● **Travail à faire**:
**a)** D'après l'extrait sur les élections régionales, combien d'entretiens ont été réalisés, et entre quelles dates ?
**b)** Indiquez si chacune des affirmations suivantes concorde avec l'extrait sur les élections régionales, en répondant par oui ou par non et en citant les mots décisifs : (i) le questionnaire a été envoyé aux partis début octobre ; (ii) Lutte Ouvrière a accepté de répondre ; (iii) Jean-Michel Le Boulanger est tête de la liste morbihannaise.
**c)** Rédigez la suite de l'extrait sur les élections régionales, en partant de sa dernière phrase.

● **Passage cité**:
◆ ◆ ◆ ◆
A l’approche des élections régionales de décembre 2015, Films en Bretagne s’est adressé aux femmes et aux hommes qui sollicitent actuellement les suffrages des citoyens. Comment considèrent-ils la culture en région ? Quelles sont leurs ambitions en matière d’audiovisuel et de cinéma ? Et leur vision concrète d’un développement décentralisé de ce secteur ?

Aujourd’hui, la rédaction rencontre le vice-président en charge de la culture sortant, Jean-Michel Le Boulanger, candidat, 5ème de la liste morbihannaise de « La Bretagne avec Jean-Yves Le Drian ».

 

Pour rappel : Un questionnaire a été envoyé début octobre aux partis en lice. Lutte Ouvrière et sa tête de liste en Bretagne, Valérie Hamon, n’ont pas souhaité s’exprimer. Le Front National de Gilles Pénelle n’a pas répondu à nos sollicitations. Six entretiens ont été réalisés entre le 5 octobre et le 5 novembre. Les réponses ont été recueillies oralement, synthétisées, puis validées par chaque candidat. Les trois listes qui se sont déclarées plus tardivement, ont été contactées par Films en Bretagne, sont en cours d’entretien ou en attente d’une réponse.
◆ ◆ ◆ ◆
[Enregistrements tirés d'un jeu de données]
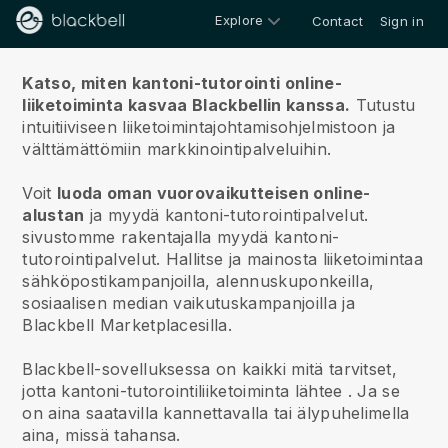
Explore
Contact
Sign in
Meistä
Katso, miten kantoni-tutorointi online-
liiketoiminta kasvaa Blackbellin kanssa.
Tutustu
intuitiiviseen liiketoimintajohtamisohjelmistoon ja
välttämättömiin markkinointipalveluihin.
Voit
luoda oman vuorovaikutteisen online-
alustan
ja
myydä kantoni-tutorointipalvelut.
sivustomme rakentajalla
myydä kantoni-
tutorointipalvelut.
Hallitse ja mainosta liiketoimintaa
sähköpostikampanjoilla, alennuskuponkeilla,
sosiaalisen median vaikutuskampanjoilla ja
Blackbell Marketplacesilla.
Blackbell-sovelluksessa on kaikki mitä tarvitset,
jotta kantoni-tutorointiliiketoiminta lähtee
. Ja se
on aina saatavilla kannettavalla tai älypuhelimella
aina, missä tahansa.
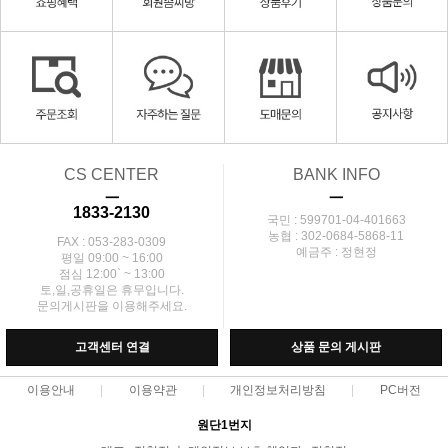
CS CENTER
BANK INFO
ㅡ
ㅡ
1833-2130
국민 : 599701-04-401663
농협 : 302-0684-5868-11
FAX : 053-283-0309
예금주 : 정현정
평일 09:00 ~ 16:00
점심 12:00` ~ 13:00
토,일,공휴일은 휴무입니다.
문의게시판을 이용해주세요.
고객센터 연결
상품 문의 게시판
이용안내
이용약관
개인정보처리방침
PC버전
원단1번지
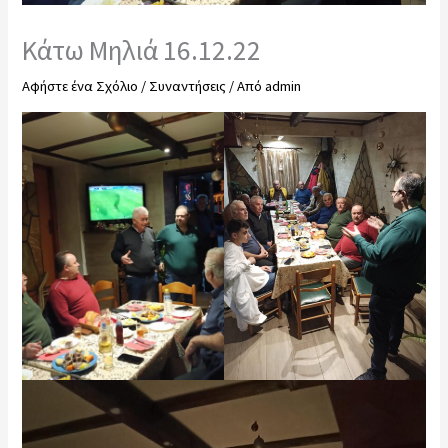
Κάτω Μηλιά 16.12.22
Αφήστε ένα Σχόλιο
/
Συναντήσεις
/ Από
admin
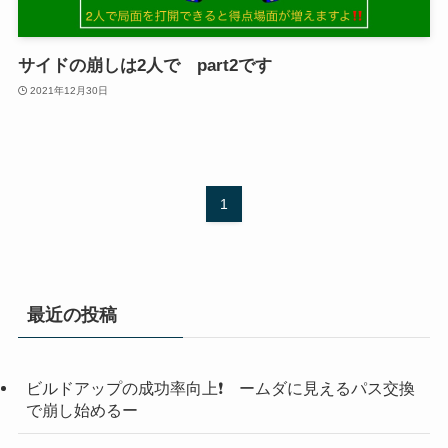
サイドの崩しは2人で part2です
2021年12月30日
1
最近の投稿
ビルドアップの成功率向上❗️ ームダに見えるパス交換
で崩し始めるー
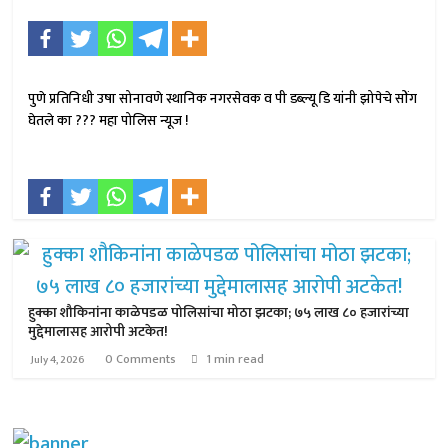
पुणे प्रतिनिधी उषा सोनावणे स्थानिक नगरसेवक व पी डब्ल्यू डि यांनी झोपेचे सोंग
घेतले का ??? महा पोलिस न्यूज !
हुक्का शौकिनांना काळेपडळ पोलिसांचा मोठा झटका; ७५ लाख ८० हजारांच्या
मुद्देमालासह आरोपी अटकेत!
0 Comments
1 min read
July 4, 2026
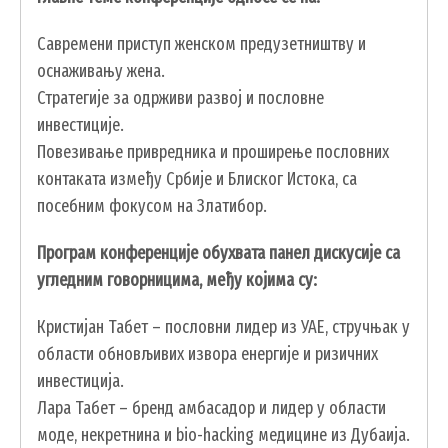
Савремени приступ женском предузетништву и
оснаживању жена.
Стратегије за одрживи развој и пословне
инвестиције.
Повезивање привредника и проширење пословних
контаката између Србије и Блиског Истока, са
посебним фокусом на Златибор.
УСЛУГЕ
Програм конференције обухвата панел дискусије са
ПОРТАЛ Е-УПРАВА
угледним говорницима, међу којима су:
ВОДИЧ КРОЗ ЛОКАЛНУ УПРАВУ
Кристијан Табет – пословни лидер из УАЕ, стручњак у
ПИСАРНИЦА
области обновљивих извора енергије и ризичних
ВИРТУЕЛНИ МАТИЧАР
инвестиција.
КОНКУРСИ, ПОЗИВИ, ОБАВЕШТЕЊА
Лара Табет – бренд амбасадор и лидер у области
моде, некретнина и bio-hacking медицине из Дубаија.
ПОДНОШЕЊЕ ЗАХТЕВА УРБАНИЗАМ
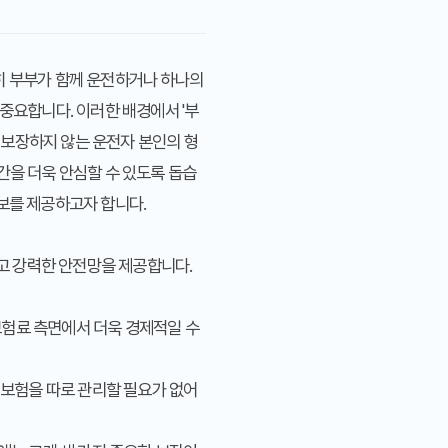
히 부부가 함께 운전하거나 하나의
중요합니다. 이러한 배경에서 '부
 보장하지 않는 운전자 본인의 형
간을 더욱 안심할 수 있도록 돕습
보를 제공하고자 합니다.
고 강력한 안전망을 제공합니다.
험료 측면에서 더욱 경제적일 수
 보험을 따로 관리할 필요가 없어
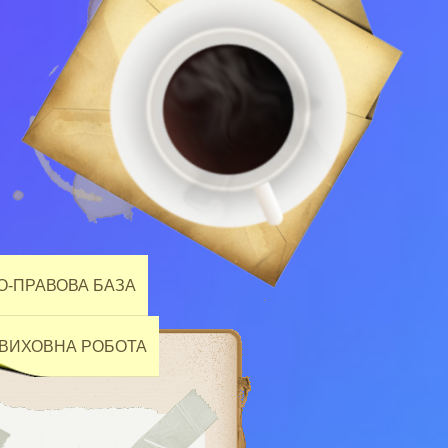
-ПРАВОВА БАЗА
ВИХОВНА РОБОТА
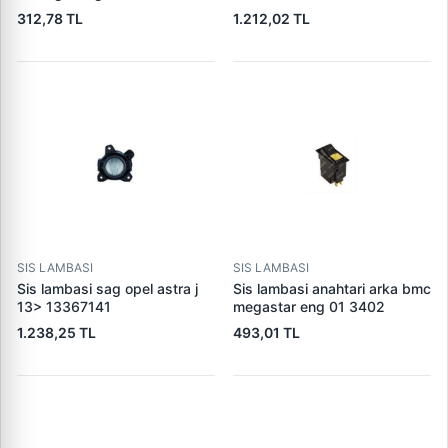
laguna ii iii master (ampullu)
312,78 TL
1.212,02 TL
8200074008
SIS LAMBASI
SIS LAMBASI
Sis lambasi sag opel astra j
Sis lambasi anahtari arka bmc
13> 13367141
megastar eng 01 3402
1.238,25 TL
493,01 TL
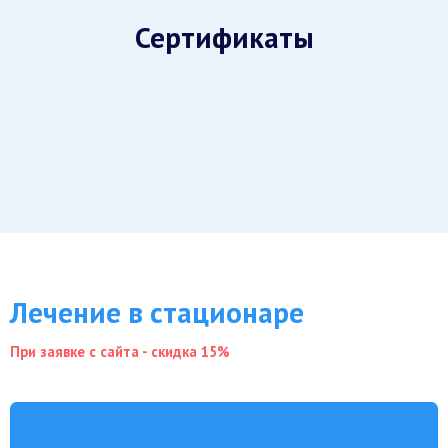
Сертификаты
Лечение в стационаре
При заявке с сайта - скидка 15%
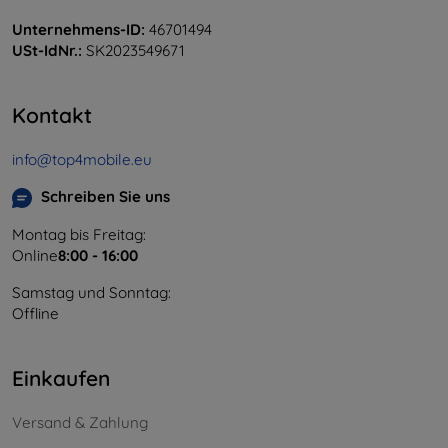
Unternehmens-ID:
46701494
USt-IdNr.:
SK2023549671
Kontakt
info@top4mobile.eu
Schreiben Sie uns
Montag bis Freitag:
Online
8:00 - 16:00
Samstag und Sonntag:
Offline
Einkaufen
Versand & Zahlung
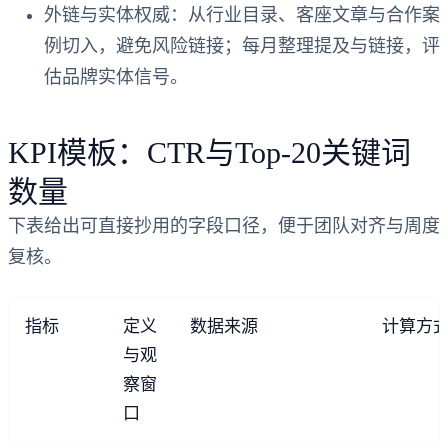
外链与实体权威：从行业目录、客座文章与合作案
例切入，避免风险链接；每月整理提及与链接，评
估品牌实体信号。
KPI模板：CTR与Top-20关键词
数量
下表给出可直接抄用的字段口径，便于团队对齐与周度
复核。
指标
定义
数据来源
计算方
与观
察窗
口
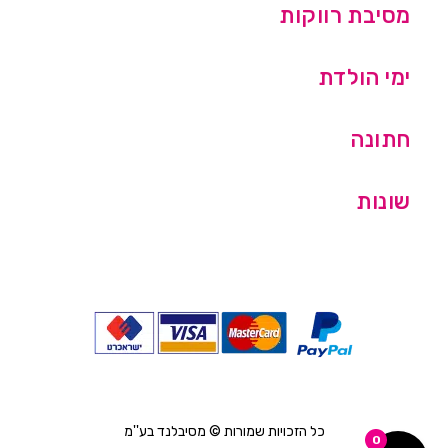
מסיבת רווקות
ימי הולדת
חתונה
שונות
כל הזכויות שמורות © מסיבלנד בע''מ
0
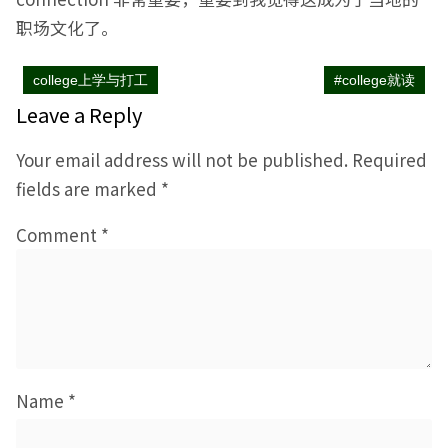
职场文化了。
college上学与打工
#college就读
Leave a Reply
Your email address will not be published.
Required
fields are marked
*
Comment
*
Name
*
◆ ◆ ◆ ◆
● **Résultats de l'exercice**:
**a)** Six entretiens ont été réalisés entre le 5 octobre et le 5 novembre.

**b)**
(i) Oui : « Un questionnaire a été envoyé début octobre aux partis en lice ».
(ii) Non : « Lutte Ouvrière et sa tête de liste en Bretagne, Valérie Hamon, n’ont pas souhaité s’exprimer ».
(iii) Non : « 5ème de la liste morbihannaise ».

**c)**
Cette série d’entretiens est publiée dans l’ordre de réponse à nos sollicitations. Une infographie clôturera ce dossier « Régionales 2015 », reprenant de façon synthétique les grands thèmes abordés par chaque candidat.

 

Cet entretien a été réalisé avant les attaques terroristes du 13 novembre 2015.

 

Vice-président en charge de la culture à la Région de 2010 à 2015, Jean-Michel Le Boulanger confie avoir complètement rompu avec la politique jusqu’à ce que Jean-Yves Le Drian le sollicite fin 2009.
Originaire de Guingamp, depuis très longtemps installé à Douarnenez, maître de conférences de Géographie à l’Université de Bretagne-Sud, militant associatif et auteur de livres dont l’essai «Être breton» en 2013, l’homme se dit de gauche, sans appartenance politique partisane mais loyal et reconnaissant envers le parti socialiste qui l’a nommé à la Région il y a cinq ans.

 

– Films en Bretagne : Quelles sont vos ambitions en matière culturelle pour la mandature à venir ?

Vous parlez d’ambitions pour la culture et il s’agit bien de cela. Remettons d’abord les choses dans leur contexte. Depuis 2010, les dotations de l’État aux collectivités territoriales sont en baisse mais la culture fait partie du projet de développement de la Région Bretagne. La conclusion est non-négociable : le budget alloué à la culture doit être au pire, sanctuarisé, et si possible, augmenté.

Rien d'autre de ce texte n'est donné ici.